Document segment.

+ + + +

London Evening Standard: Shell mulls £2.2bn power stake sale: “TROUBLED oil major Shell is said to be considering selling its share of global power venture InterGen for an estimated $4bn (£2.23bn).” (ShellNews.net)
Tom Nicholls,
2 September 2004
TROUBLED oil major Shell is said to be considering selling its share of global power venture InterGen for an estimated $4bn (£2.23bn).
'We are continually reviewing our portfolio of assets, including our shareholding in InterGen, to meet changing market conditions and to release capital to fund growth opportunities,' the company said.
Under the leadership of Jeroen van der Veer, who took over from Sir Philip Watts as chairman of the committee of managing directors in March following the oil and gas reserves reporting scandal, the company has been selling off underperforming and non-core assets.
In the first six months of the year, Shell agreed divestments worth $3.5bn.
Meanwhile, Russian courts today seized 76bn roubles (£1.4bn) from under-fire oil giant Yukos, which the company said would paralyse its ability to produce oil.
The firm's output is around 1.7m barrels a day, with about a third of that exported to world markets.
The news came after Russian oil output hit a new post-Soviet record in August, with energy ministry figures showing production topping 9.37m barrels a day in August, against 9.33m in July.
Last month, Yukos cut its 2004 output forecast by 4.5% to 1.72m barrels a day because of lower-than-expected investment.

+ + + +

Material provided.
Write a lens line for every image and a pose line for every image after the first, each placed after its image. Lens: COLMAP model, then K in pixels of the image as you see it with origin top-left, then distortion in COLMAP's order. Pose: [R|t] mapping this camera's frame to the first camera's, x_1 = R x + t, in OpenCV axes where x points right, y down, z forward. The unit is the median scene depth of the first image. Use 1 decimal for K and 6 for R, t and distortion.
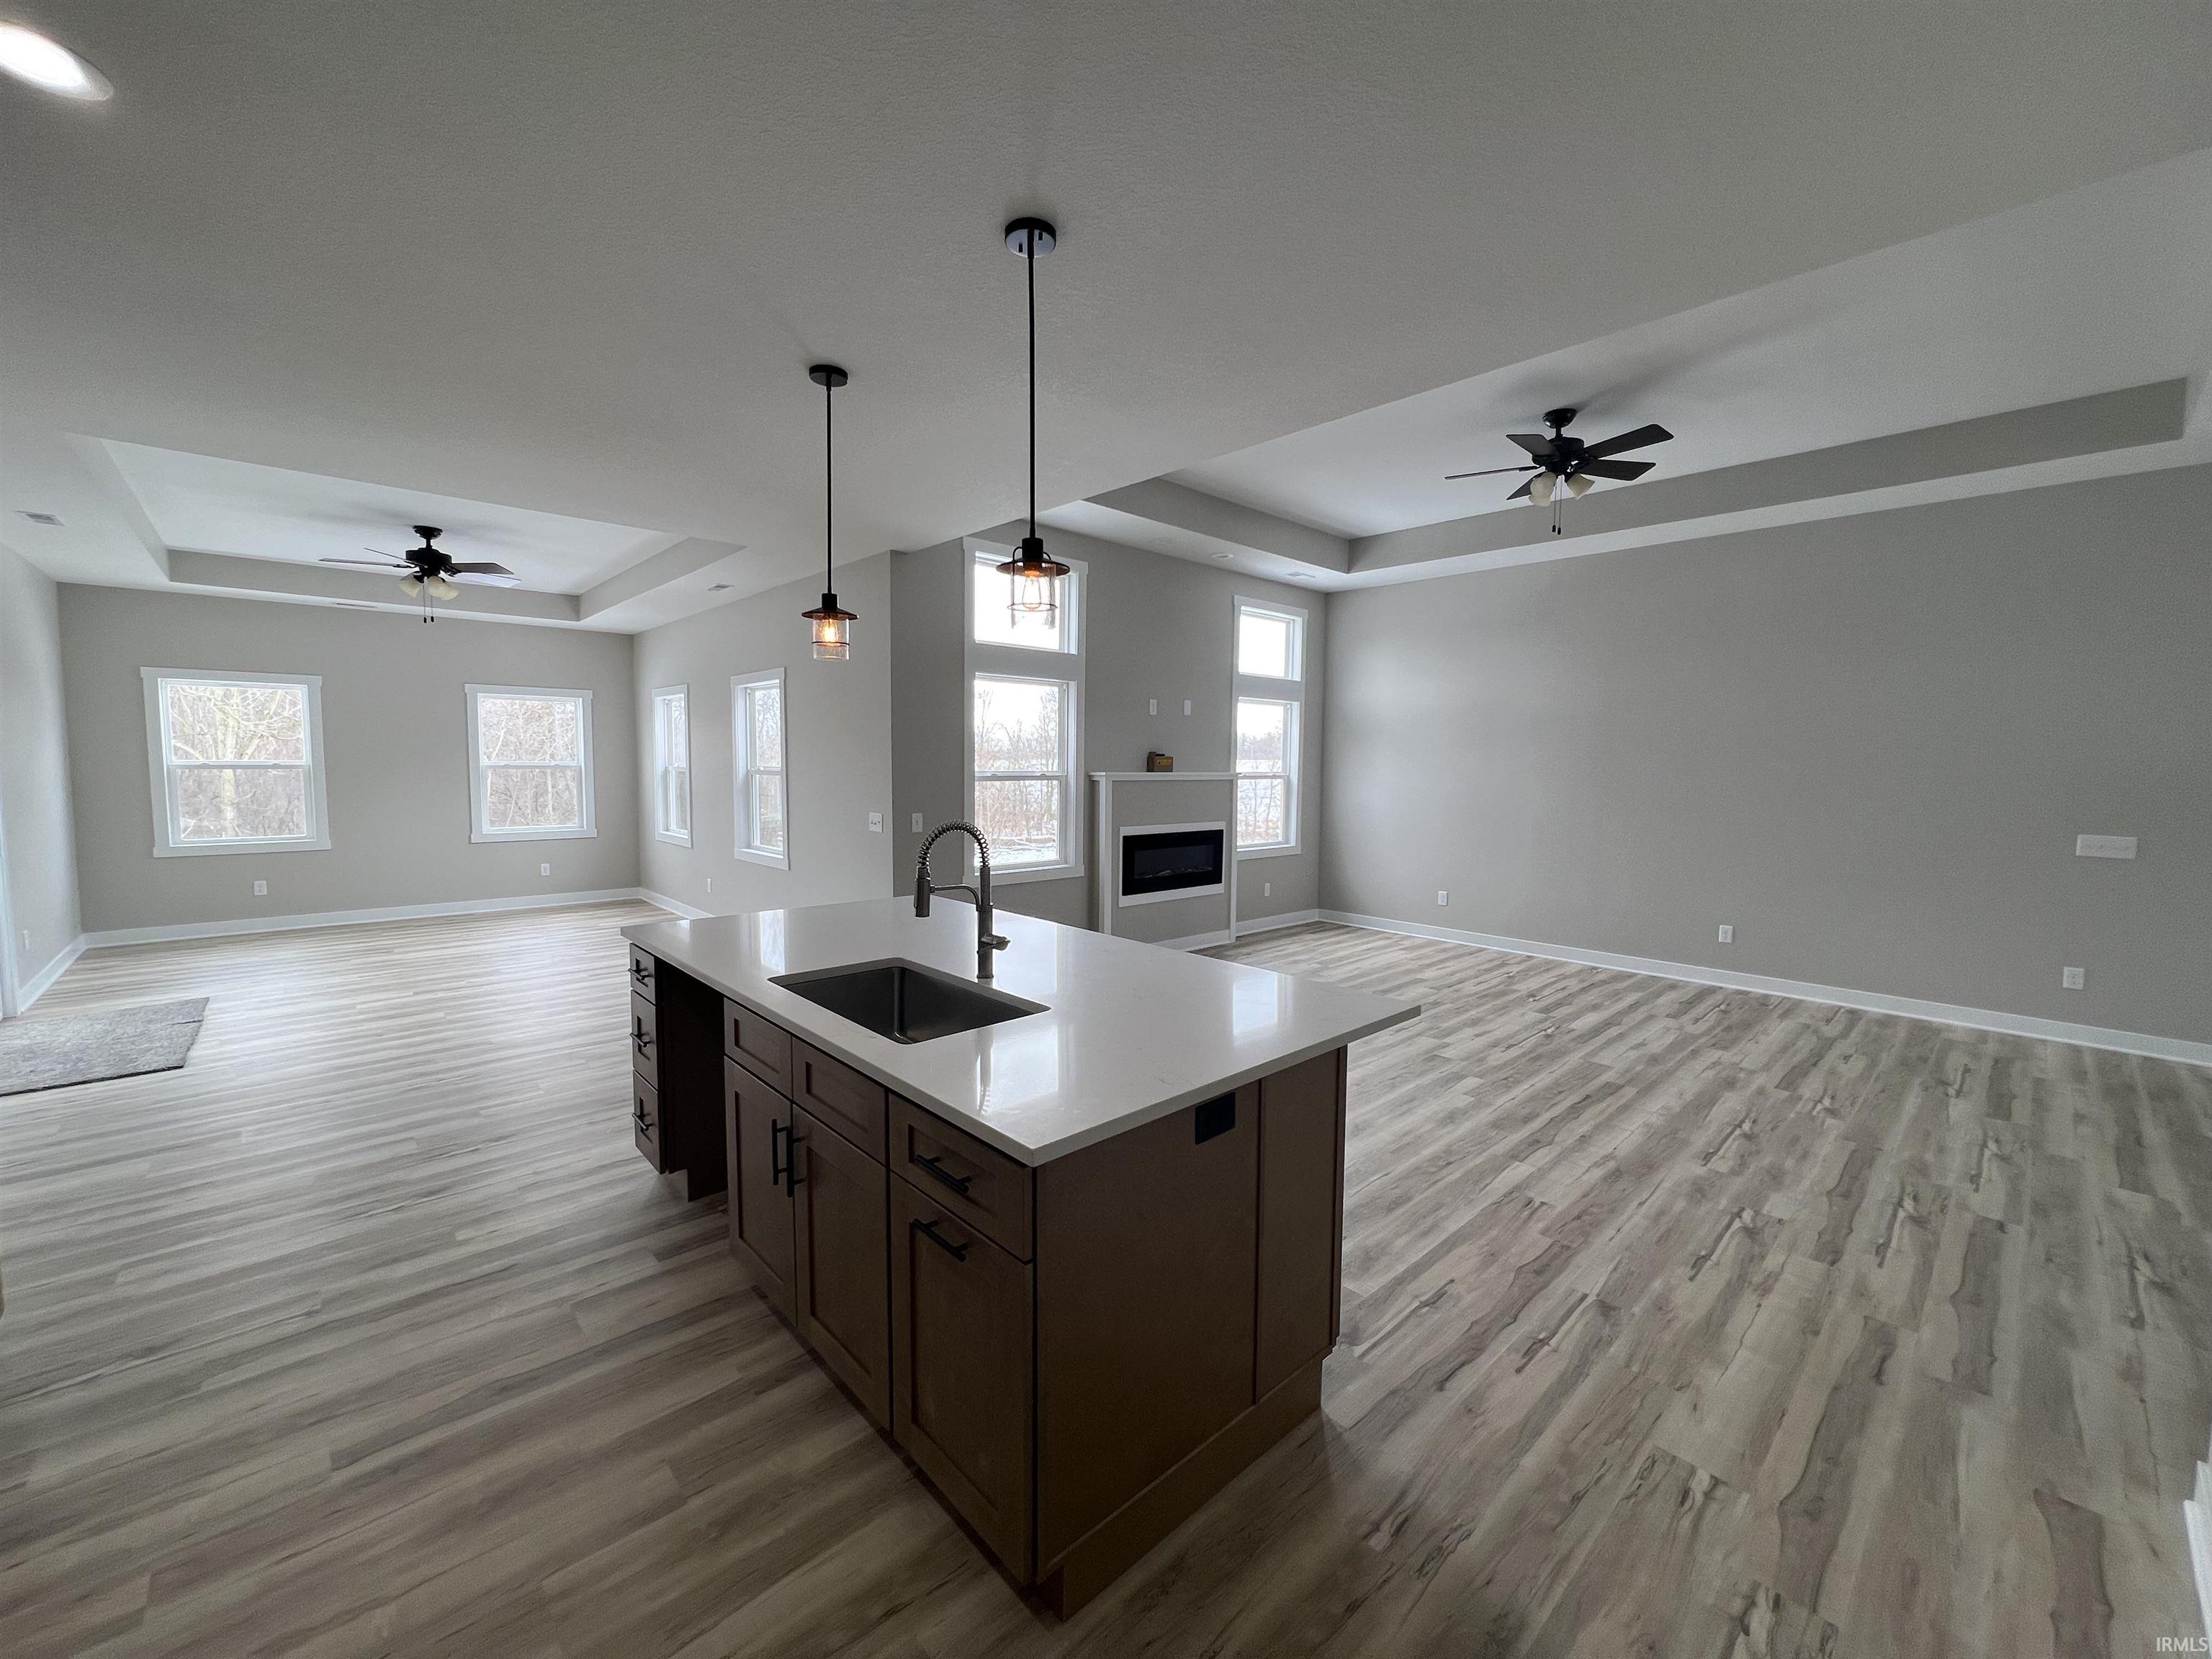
lens RADIAL K [[886.0, 0, 1104.6], [0, 886.0, 826.0], [0, 0, 1]] dist [-0.001778, -0.000182]
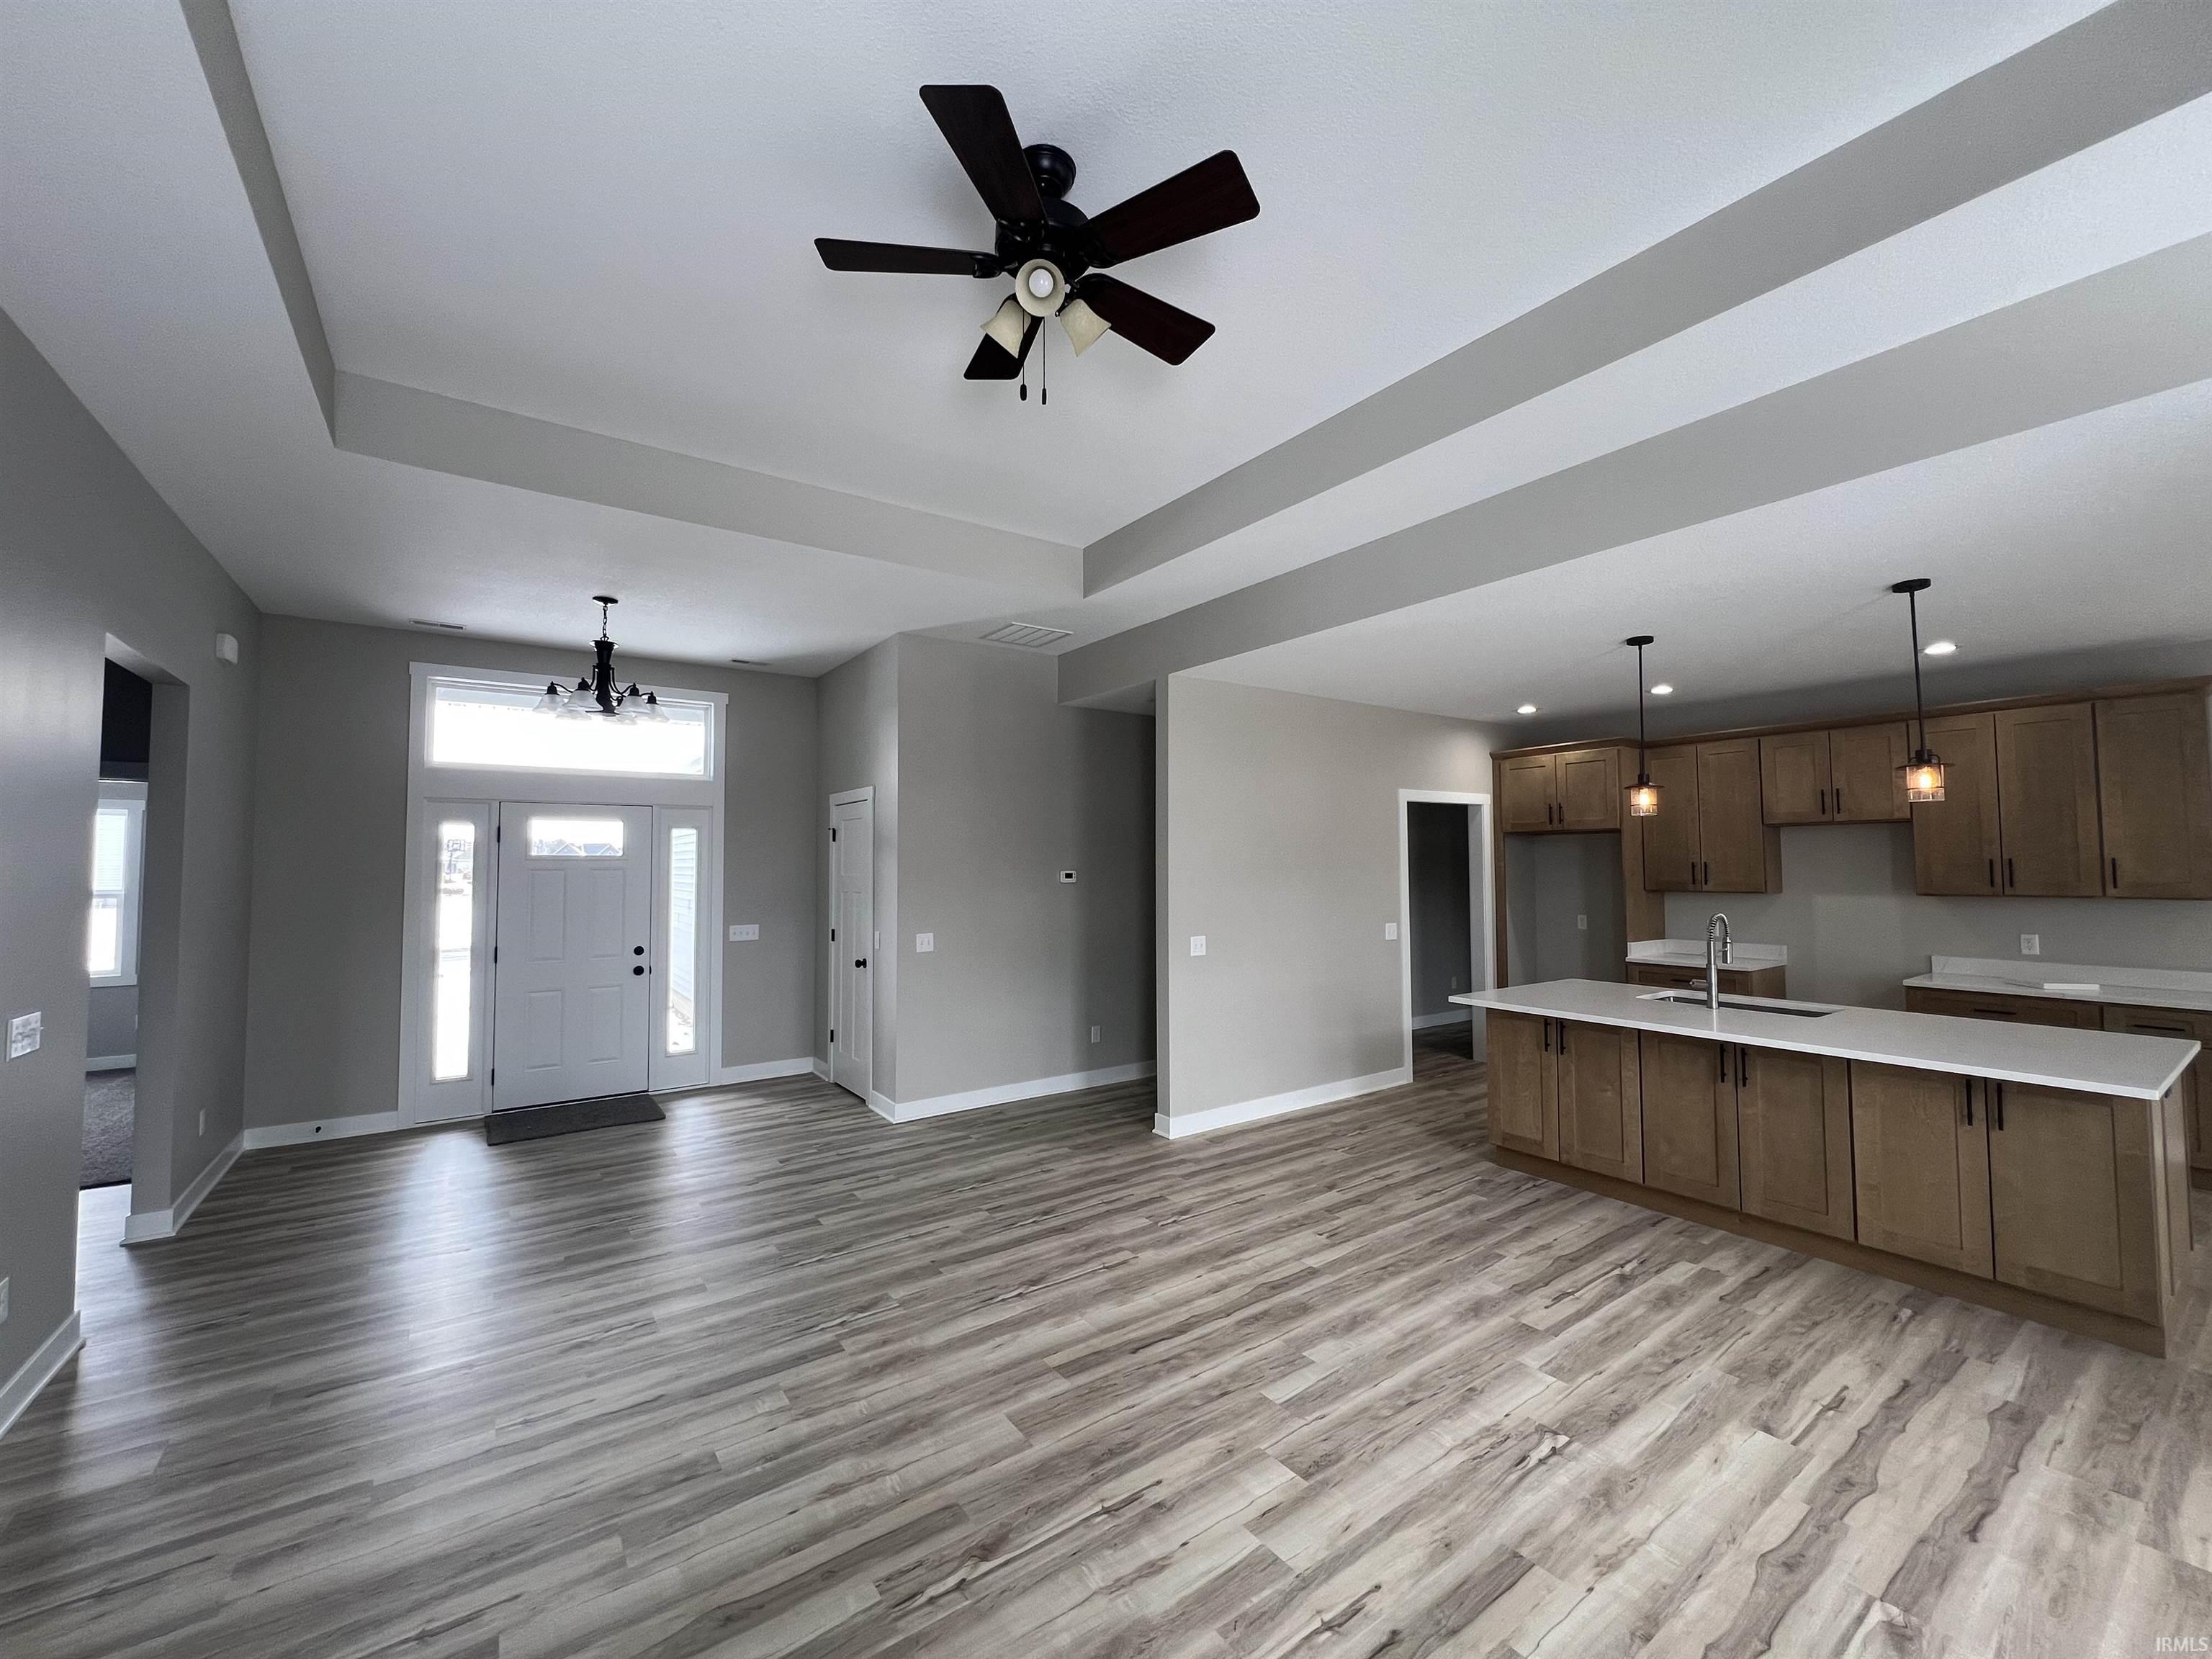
lens RADIAL K [[886.0, 0, 1101.9], [0, 886.0, 827.5], [0, 0, 1]] dist [-0.001778, -0.000182]
pose [[-0.991116, -0.003359, 0.132958, 0.562926], [0.001132, 0.999432, 0.033689, -0.166533], [-0.132996, 0.033540, -0.990549, 1.994065]]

+ + + +

What to produce.
Decide whether each statement agrees with the Shell news article above. Answer yes or no for each, and quote the deciding words of the article.
1. Jeroen van der Veer took over from Sir Philip Watts in March.
2. Shell agreed divestments worth $4bn in the first six months of the year.
3. Yukos raised its 2004 output forecast.

Expected answer.
1. Yes: "who took over from Sir Philip Watts as chairman of the committee of managing directors in March"
2. No: "In the first six months of the year, Shell agreed divestments worth $3.5bn."
3. No: "Yukos cut its 2004 output forecast by 4.5% to 1.72m barrels a day"